TA - PE.2003.0494 - 2004-05-18 - c/OCMP

18 mai 2004Français8 min

Source vd.ch

Faits

A. La société X.________,

à 1.********, a présenté une demande d'autorisation de séjour et de travail en

faveur de Y.________ en date du 5 août 2003 pour lui permettre de travailler à

son service en qualité de vendeur pour un salaire mensuel brut de 2'500 francs

avec un horaire modulable en fonction de la nécessité du service de 21 heures

hebdomadaires.

B. Par décision du 1er

décembre 2003, l'OCMP a refusé de délivrer l'autorisation requise au motif que

la société recourante n'avait pas fourni les renseignements nécessaires lui

permettant d'entrer en matière sur sa demande.

C. X.________ a recouru

contre cette décision auprès du Tribunal administratif en date du 17 décembre

2003 aux motifs que Y.________ était au bénéfice de qualifications

particulières de vendeur spécialisé et monteur en meubles français, qu'elle

avait vainement cherché sur le marché indigène de l'emploi un vendeur répondant

à ces critères particuliers, que les bénéfices générés par ce service de

qualité pourront être répercutés sur la Commune et le Canton, que Y.________ se

révèle indispensable à la bonne marche de la société et, enfin, que le contrat

de travail a été établi conformément aux règles de la profession en vigueur en

Suisse.

D. L'autorité intimée a

conclu au rejet du recours dans ses déterminations du 26 janvier 2004, dont on

extrait le passage suivant :

"(…)

Qu'en l'espèce, la

décision querellée a été motivée par le fait que les renseignements demandés à

l'employeur n'avaient pas été fournis, notamment en ce qui concerne les preuves

de recherches d'emploi sur le marché indigène.

Ce n'est qu'avec le

mémoire de recours du 17 décembre 2003 qu'un document nous est parvenu, à

savoir une confirmation d'inscription d'un emploi vaccant auprès de l'ORP de

Nyon se référant à une offre de l'employeur du 4 novembre 2003.

Outre le fait que

cette recherche est largement postérieure à la demande de main-d'œuvre

présentée au Service de l'emploi, elle ne satisfait manifestement pas aux

conditions fixées par la jurisprudence du Tribunal administratif.
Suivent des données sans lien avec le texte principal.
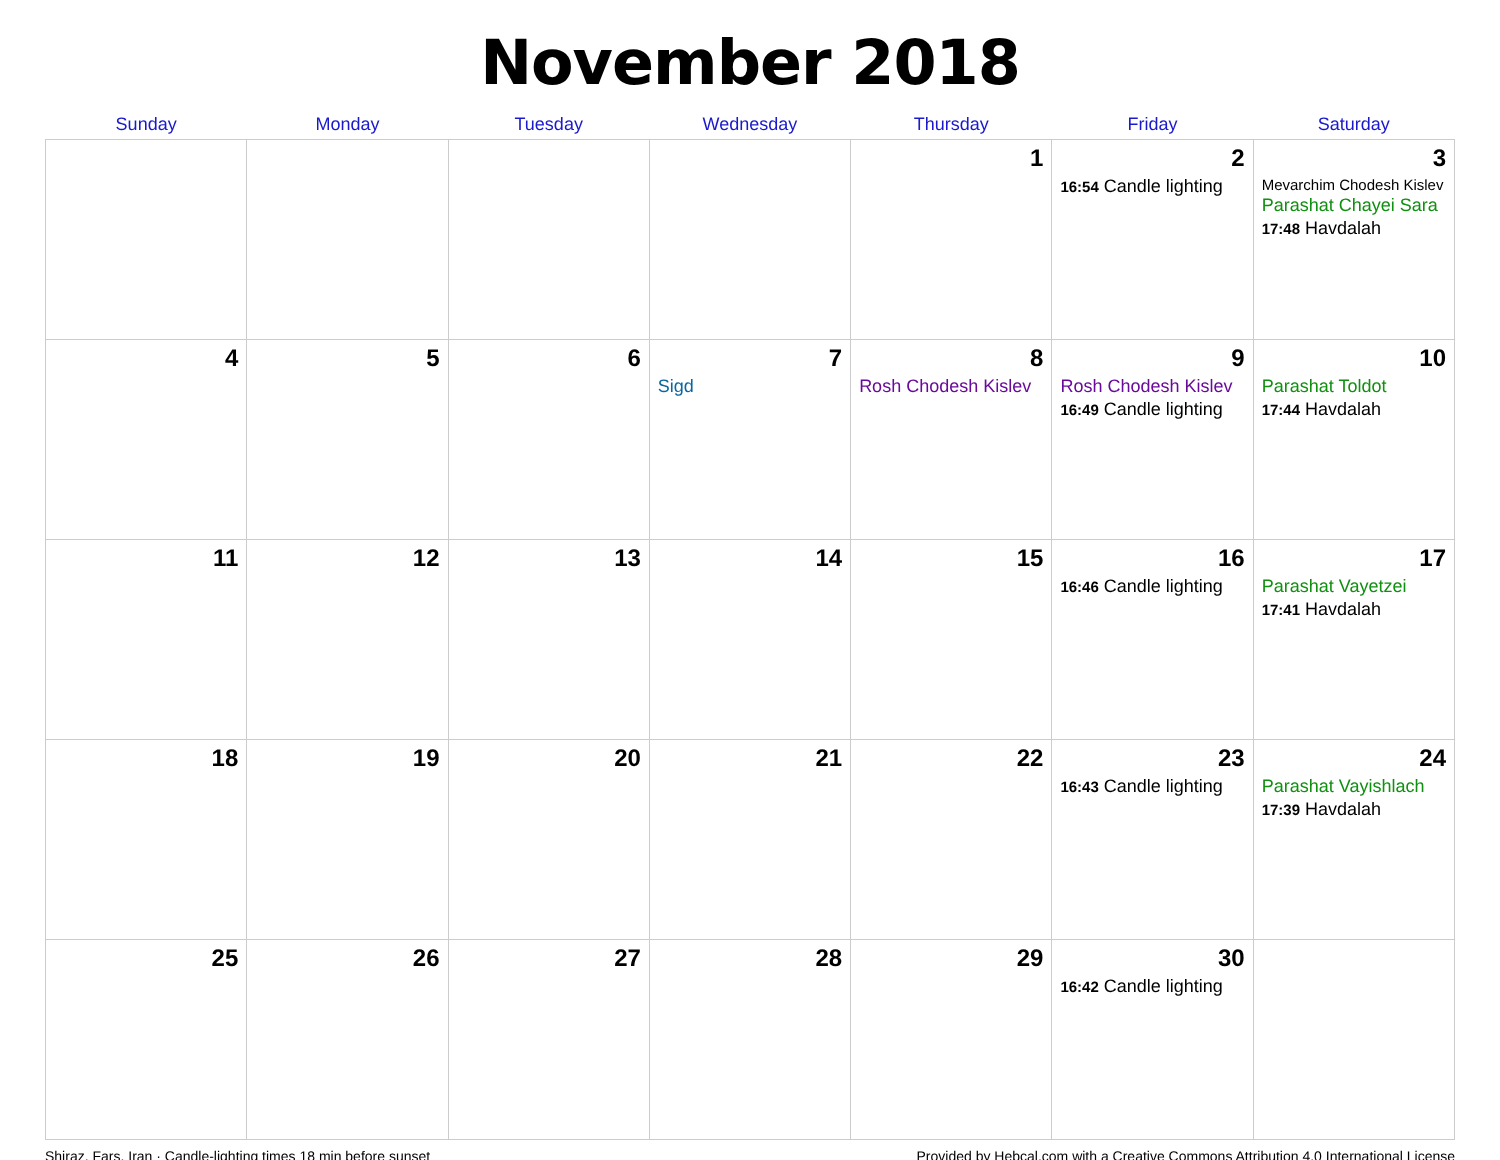November 2018
| Sunday | Monday | Tuesday | Wednesday | Thursday | Friday | Saturday |
| --- | --- | --- | --- | --- | --- | --- |
| | | | | 1 | 2 16:54 Candle lighting | 3 Mevarchim Chodesh Kislev Parashat Chayei Sara 17:48 Havdalah |
| 4 | 5 | 6 | 7 Sigd | 8 Rosh Chodesh Kislev | 9 Rosh Chodesh Kislev 16:49 Candle lighting | 10 Parashat Toldot 17:44 Havdalah |
| 11 | 12 | 13 | 14 | 15 | 16 16:46 Candle lighting | 17 Parashat Vayetzei 17:41 Havdalah |
| 18 | 19 | 20 | 21 | 22 | 23 16:43 Candle lighting | 24 Parashat Vayishlach 17:39 Havdalah |
| 25 | 26 | 27 | 28 | 29 | 30 16:42 Candle lighting | |
Shiraz, Fars, Iran · Candle-lighting times 18 min before sunset Provided by Hebcal.com with a Creative Commons Attribution 4.0 International License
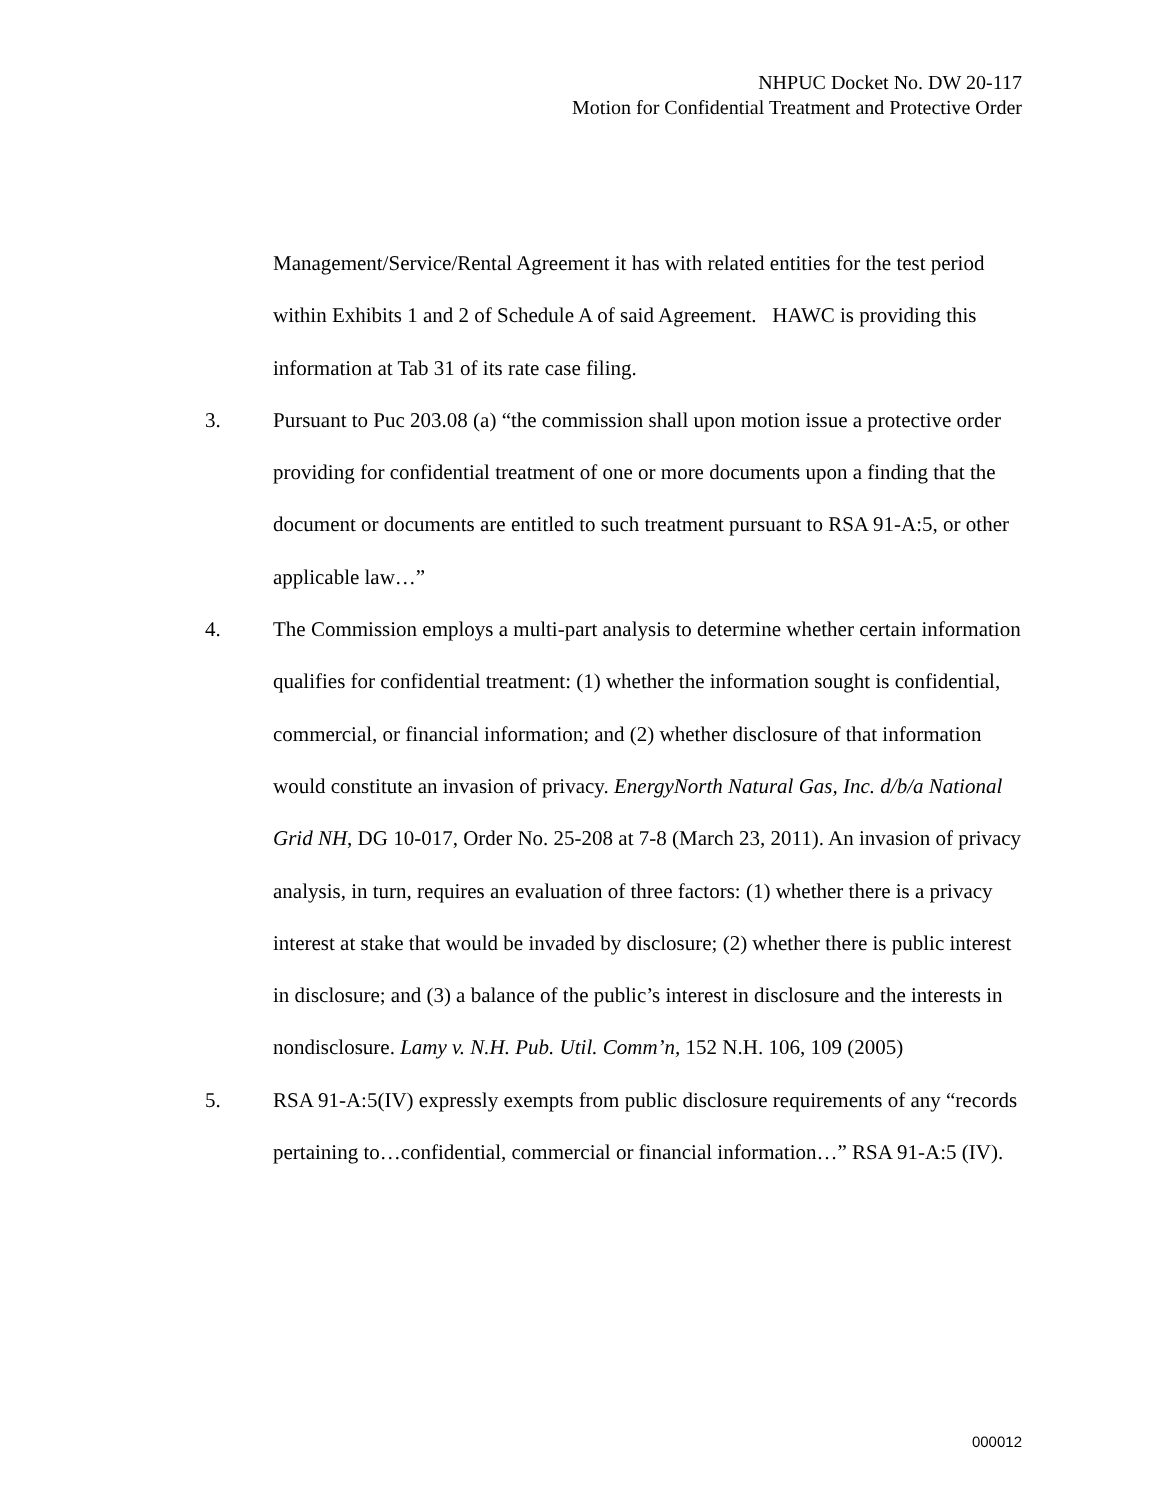NHPUC Docket No. DW 20-117
Motion for Confidential Treatment and Protective Order
Management/Service/Rental Agreement it has with related entities for the test period within Exhibits 1 and 2 of Schedule A of said Agreement. HAWC is providing this information at Tab 31 of its rate case filing.
3. Pursuant to Puc 203.08 (a) “the commission shall upon motion issue a protective order providing for confidential treatment of one or more documents upon a finding that the document or documents are entitled to such treatment pursuant to RSA 91-A:5, or other applicable law…”
4. The Commission employs a multi-part analysis to determine whether certain information qualifies for confidential treatment: (1) whether the information sought is confidential, commercial, or financial information; and (2) whether disclosure of that information would constitute an invasion of privacy. EnergyNorth Natural Gas, Inc. d/b/a National Grid NH, DG 10-017, Order No. 25-208 at 7-8 (March 23, 2011). An invasion of privacy analysis, in turn, requires an evaluation of three factors: (1) whether there is a privacy interest at stake that would be invaded by disclosure; (2) whether there is public interest in disclosure; and (3) a balance of the public’s interest in disclosure and the interests in nondisclosure. Lamy v. N.H. Pub. Util. Comm’n, 152 N.H. 106, 109 (2005)
5. RSA 91-A:5(IV) expressly exempts from public disclosure requirements of any “records pertaining to…confidential, commercial or financial information…” RSA 91-A:5 (IV).
000012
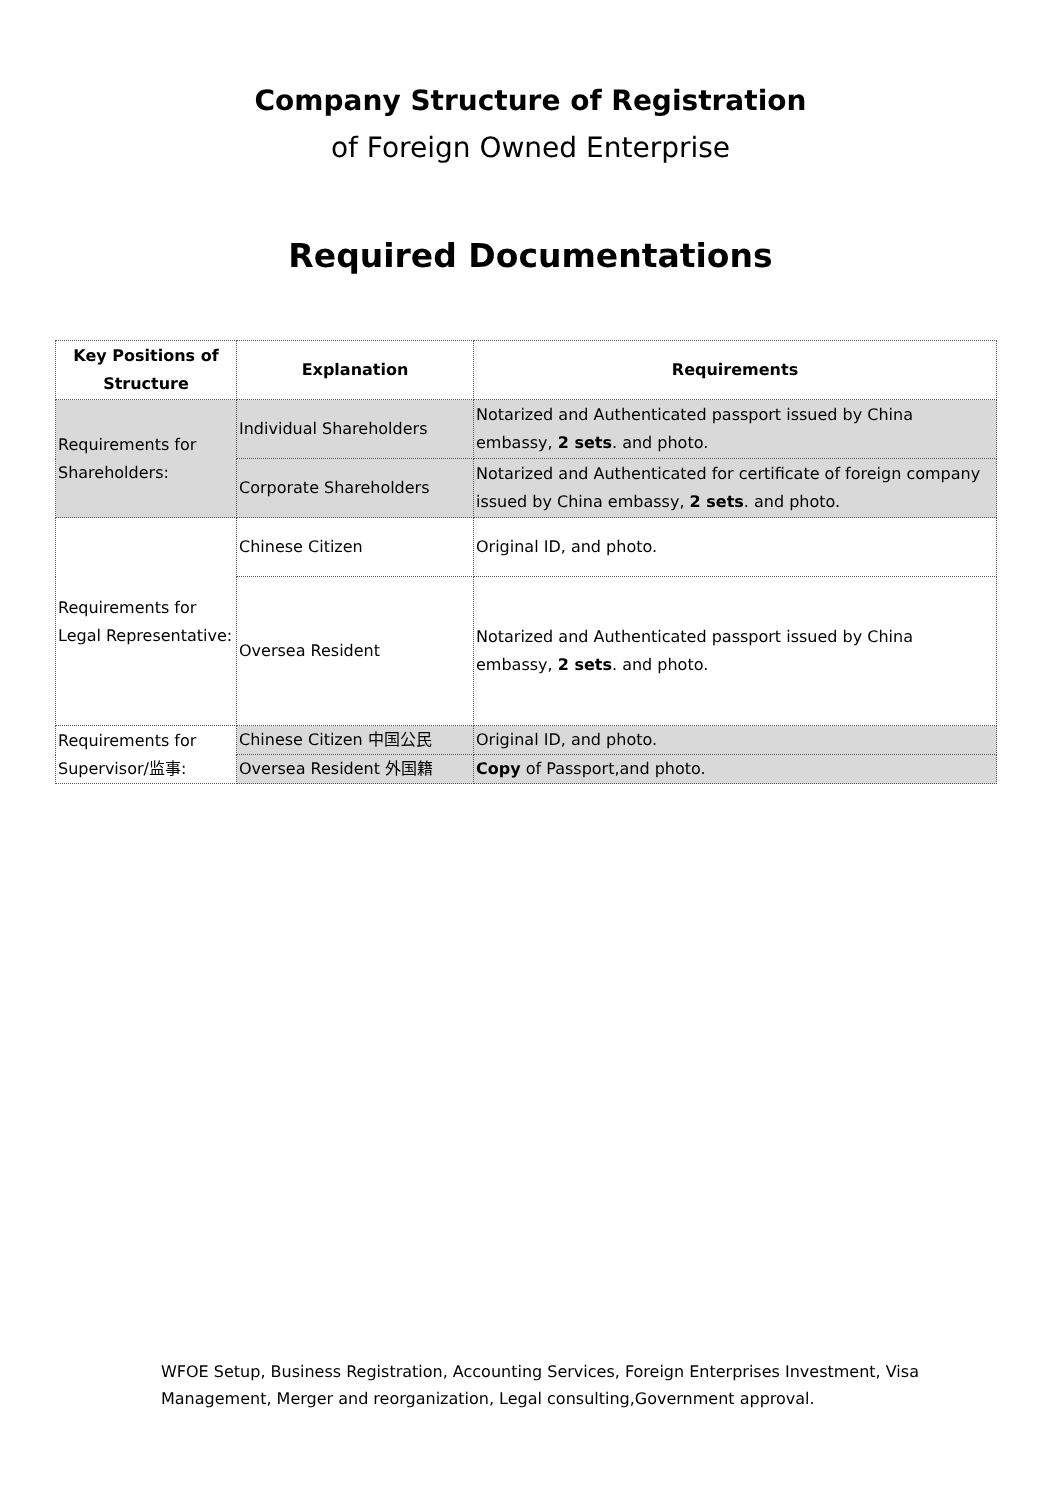Company Structure of Registration
of Foreign Owned Enterprise
Required Documentations
| Key Positions of Structure | Explanation | Requirements |
| --- | --- | --- |
| Requirements for Shareholders: | Individual Shareholders | Notarized and Authenticated passport issued by China embassy, 2 sets . and photo. |
| | Corporate Shareholders | Notarized and Authenticated for certificate of foreign company issued by China embassy, 2 sets . and photo. |
| Requirements for Legal Representative: | Chinese Citizen | Original ID, and photo. |
| | Oversea Resident | Notarized and Authenticated passport issued by China embassy, 2 sets . and photo. |
| Requirements for Supervisor/监事: | Chinese Citizen 中国公民 | Original ID, and photo. |
| | Oversea Resident 外国籍 | Copy of Passport,and photo. |
WFOE Setup, Business Registration, Accounting Services, Foreign Enterprises Investment, Visa Management, Merger and reorganization, Legal consulting,Government approval.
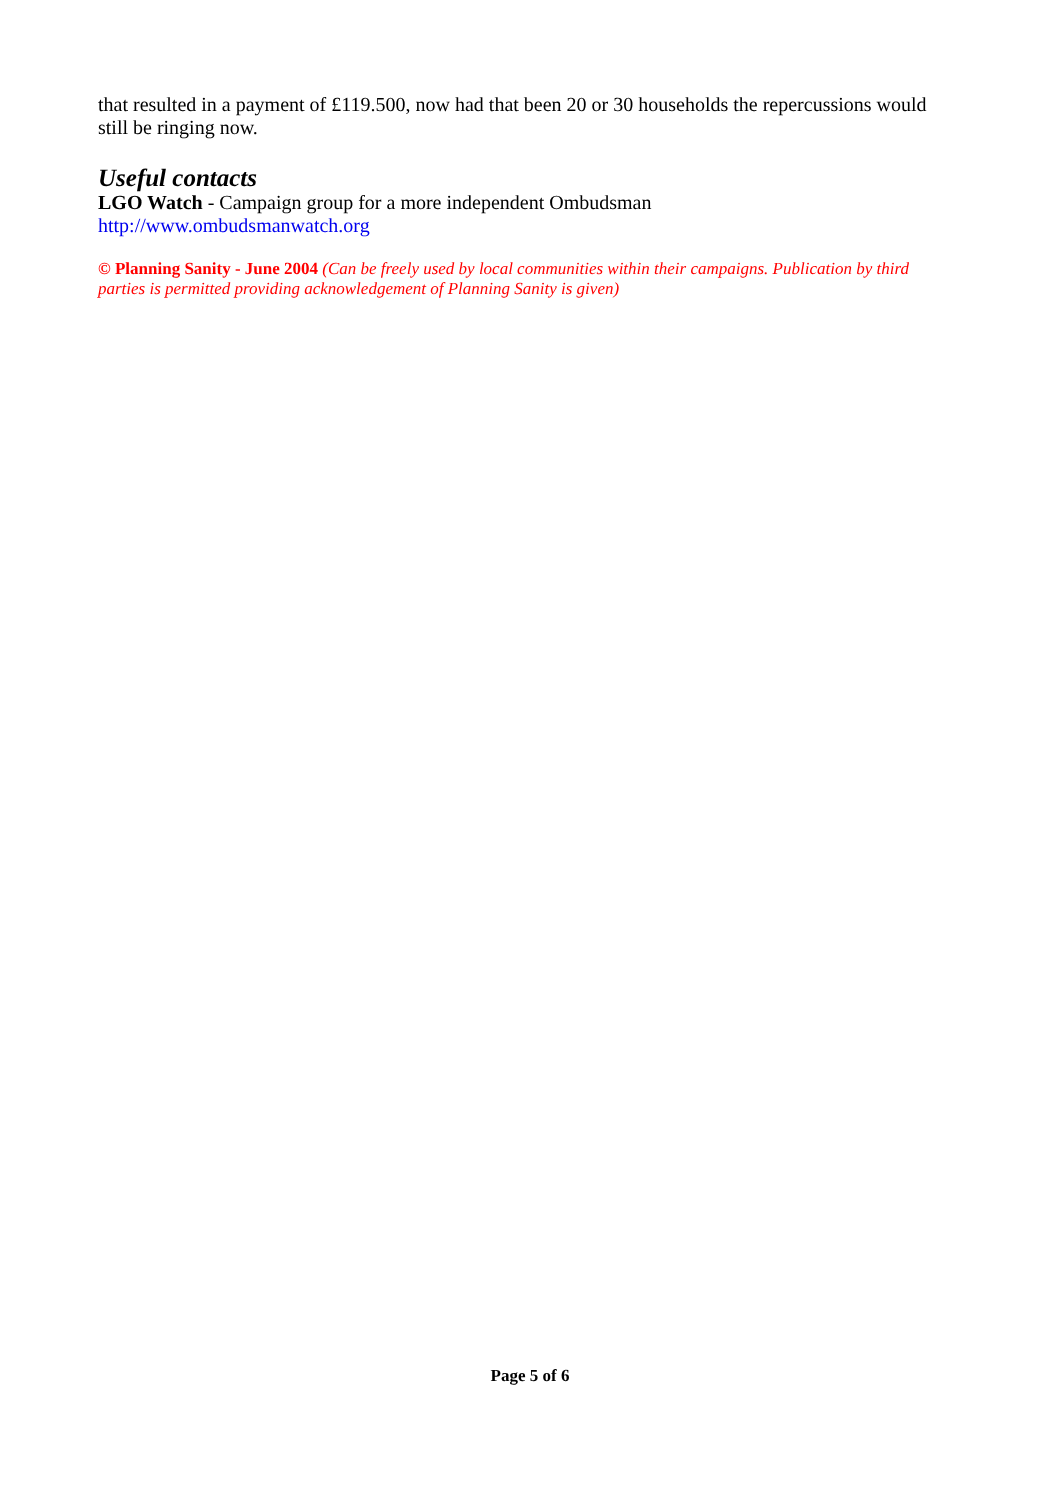that resulted in a payment of £119.500, now had that been 20 or 30 households the repercussions would still be ringing now.
Useful contacts
LGO Watch - Campaign group for a more independent Ombudsman
http://www.ombudsmanwatch.org
© Planning Sanity - June 2004 (Can be freely used by local communities within their campaigns. Publication by third parties is permitted providing acknowledgement of Planning Sanity is given)
Page 5 of 6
En effet,

comme cette autorité l'a rappelé à diverses reprises, "on est en droit

d'attendre d'un employeur qu'il entreprenne toutes les démarches possibles en

vue de trouver le collaborateur recherché sur le marché local du travail".

On ne saurait donc

considérer que le dépôt d'une offre unique et de surcroît postérieure à la

demande d'engagement présentée en faveur d'un ressortissant étranger constitue

une démarche suffisante et répondant aux critères susmentionnés.

(…)".

E. Le tribunal a statué par

voie de circulation.

F. Les arguments

respectifs des parties seront repris, en tant que de besoin, dans les

considérants qui suivent :

considère en droit :

1. Aux termes de l'art. 4

al. 1 de la loi du 18 décembre 1989 sur la juridiction et la procédure

administratives (LJPA), le Tribunal administratif connaît en dernière instance

cantonale de tous les recours contre les décisions administratives cantonales

ou communales lorsque aucune autre autorité n'est expressément désignée par la

loi pour en connaître. Il est ainsi compétent pour statuer sur les recours

interjetés contre les décisions du SPOP et de l'Office cantonal de la

main-d'oeuvre et du placement rendues en matière de police des étrangers.

Considérants

2.

D'après l'art. 31 al. 1

LJPA, le recours s'exerce par écrit dans les 20 jours dès la communication de

la décision attaquée. En l'espèce, le recours a été déposé en temps utile et

satisfait aux conditions formelles énoncées à l'art. 31 al. 2 et 3 LJPA. En

outre, la recourante, en tant qu'employeur potentiel de l'intéressé, a qualité

pour recourir en vertu de l'art. 53 al. 4 OLE, de sorte qu'il y a lieu d'entrer

en matière sur le fond.

3.

Selon l'art. 1a de la

loi fédérale sur le séjour et l'établissement des étrangers du 26 mars 1931

(LSEE), tout étranger a le droit de résider sur le territoire suisse s'il est

au bénéfice d'une autorisation de séjour ou d'établissement. Selon l'art. 4

LSEE, l'autorité statue librement, dans le cadre des prescriptions légales et des

traités avec l'étranger, sur l'octroi de l'autorisation de séjour. Elle tiendra

compte des intérêts moraux et économiques du pays, du degré de surpopulation

étrangère et de la situation du marché du travail (art. 16 al. 1 LSEE et 8 du

Règlement d'exécution de la LSEE du 1er mars 1949 [RSEE]). Ainsi, les

ressortissants étrangers ne bénéficient en principe d'aucun droit à l'obtention

d'une autorisation de séjour et de travail, sauf s'ils peuvent le déduire d'une

norme particulière du droit fédéral ou d'un traité international (cf. parmi

d'autres ATF 127 II 161, cons. 1a et 60, cons. 1a; 126 II 377, cons. 2 et 335,

cons. 1a; 124 II 361, cons. 1a), ce qui n'est manifestement pas le cas en

l'espèce. De même l'employeur suisse n'a en principe aucun droit à ce qu'une

autorisation soit délivrée en faveur d'un employé étranger qu'il désire engager

(cf. notamment ATF 114 Ia 307, cons. 2a).

4.

Aux termes de l'art. 7

al. 1 de l'Ordonnance du Conseil fédéral du 6 octobre 1986 limitant le nombre

des étrangers (ci-après OLE), les autorisations pour l'exercice d'une première

activité, pour un changement de place ou de profession et pour une prolongation

du séjour ne peuvent être accordées que si l'employeur ne trouve pas un

travailleur indigène capable et désireux d'occuper le poste aux conditions de

travail et de rémunération usuelles de la branche et du lieu.

L'al. 2 de la

disposition précitée rappelle notamment que sont considérés comme travailleurs

indigènes les Suisses et les étrangers titulaires d'un permis d'établissement.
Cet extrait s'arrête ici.